The President, the Prime Minister, and the Chief of Police of Poland all rushed into the media to condemn this outrage. Why? What were they so concerned about? Public opinion? The Prime Minister and the President of Israel set all other matters aside to call for immediate action. The State Department sent a formal message. The outrage was totally out of all proportion to what is no more than a symbolic artifact. It is not a priceless archeological jewel or an essential piece of a nation’s ancient heritage. It was not the demolition by Taliban of ancient rock Buddhas. It was not even the equivalent of the hundreds of Sifrei Torah that are stolen every year from poorly protected synagogues by religious gangsters wanting to make a quick buck. It was mid-twentieth-century industrial scrap.

But of course it is more than that, because Auschwitz has now become a religion in its own right. For religiously committed Jews, who proportionally lost most, the response has always been less of outward memorials and more of reinforcing the tradition. They do this by observance, study, and reproduction. Replenishing the destroyed fountains of Eastern Europe is the constant leitmotif of all Charedi thinking and is omnipresent in common discourse. A religion that rebuilds and thrives is the greatest way of avenging and remembering the past. A religion that means something, is a way of life and not just a system of empty rituals.

But for many Jews, the trauma of the Holocaust, of what looked like the Death of God, or at any rate His abandonment of His people, was too much to allow them to continue the old rituals and ways of life; they needed a new religion.
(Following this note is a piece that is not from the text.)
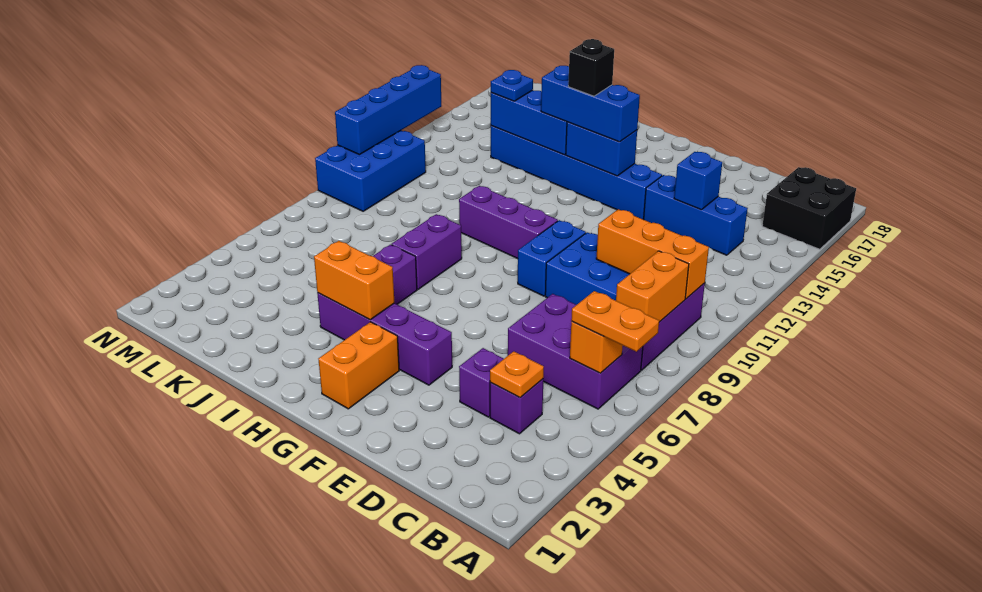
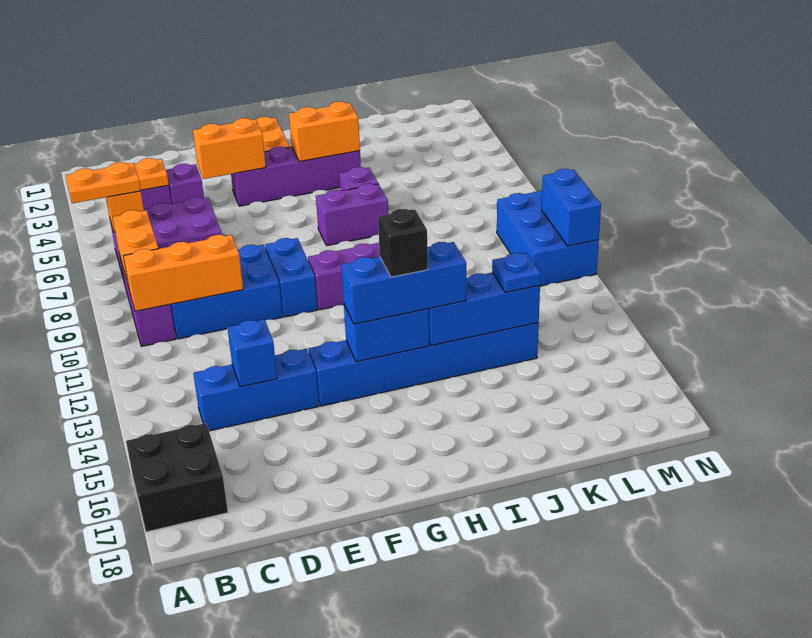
none -> orange 1x2 brick [193,118,266,179]
purple 1x2 brick [392,214,462,289] -> purple 1x2 brick turned to [316,183,388,246]
blue 1x4 brick [335,65,441,155] -> blue 1x2 brick [542,169,601,246]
As people overcame the initial reluctance to speak, Jew and non-Jew alike have thrown themselves into this new religion whose credo is the slogan “Never Again”. Yet the sad fact is that although nothing of the same magnitude has happened again, lots of other “nevers” are happening again and again all over the world.

Auschwitz has become a quasi-religious symbol that is used by Jews to justify their rights and their demands, and is used by their enemies to throw back in their faces whenever something happens they do not approve of, or whenever Israel does something unacceptable. It is the symbol of the Jews and the sword of the anti-Semites. You know, you who suffered so much, should not now defend yourselves so aggressively.

We all have our myths, our narratives that justify our existence as individuals and as peoples. We are convinced of our own right. Each one of us is so conditioned by our symbols that we cannot possibly react sensitively to those that others have. We can only feel our own pain, cannot imagine anyone else’s. Unless we, rabbis, mullahs, and priests can step back and try to see the really important issues, then what hope is there of increasing the amount of human understanding, compassion and love in the world today?

5 thoughts on “Auschwitz Gates

  1. An excellent post Jeremy. Your second paragraph is one of the best Holocaust definitions I have ever read. Shabbat shalom. Robert

  2. My particular fear, Jeremy, is that there are many people who would like to resurrect that symbol of evil, especially in parts Europe and Russia where anti-Semitism is alive and growing.

    There is no question that Hitler found himself in dire economic straits and used hatred of the Jews as a cover. How easy it is to find a scapegoat and the Jew is the perfect one – often successful and sometimes, though rarely, with the traits of a Mr. Madoff. The far Right will always find it convenient to make these traits applicable to all Jews. More frightening is that the far Left is espousing them too, using Israel as an excuse for anti-Semitic outpourings.

  3. Thank you for writing this excellent piece. I was thinking the same thing before I came across this column in Ha'aretz. I never understood why this sign, which marked the gate of the lowest depredation of humanity, should become a "holy relic".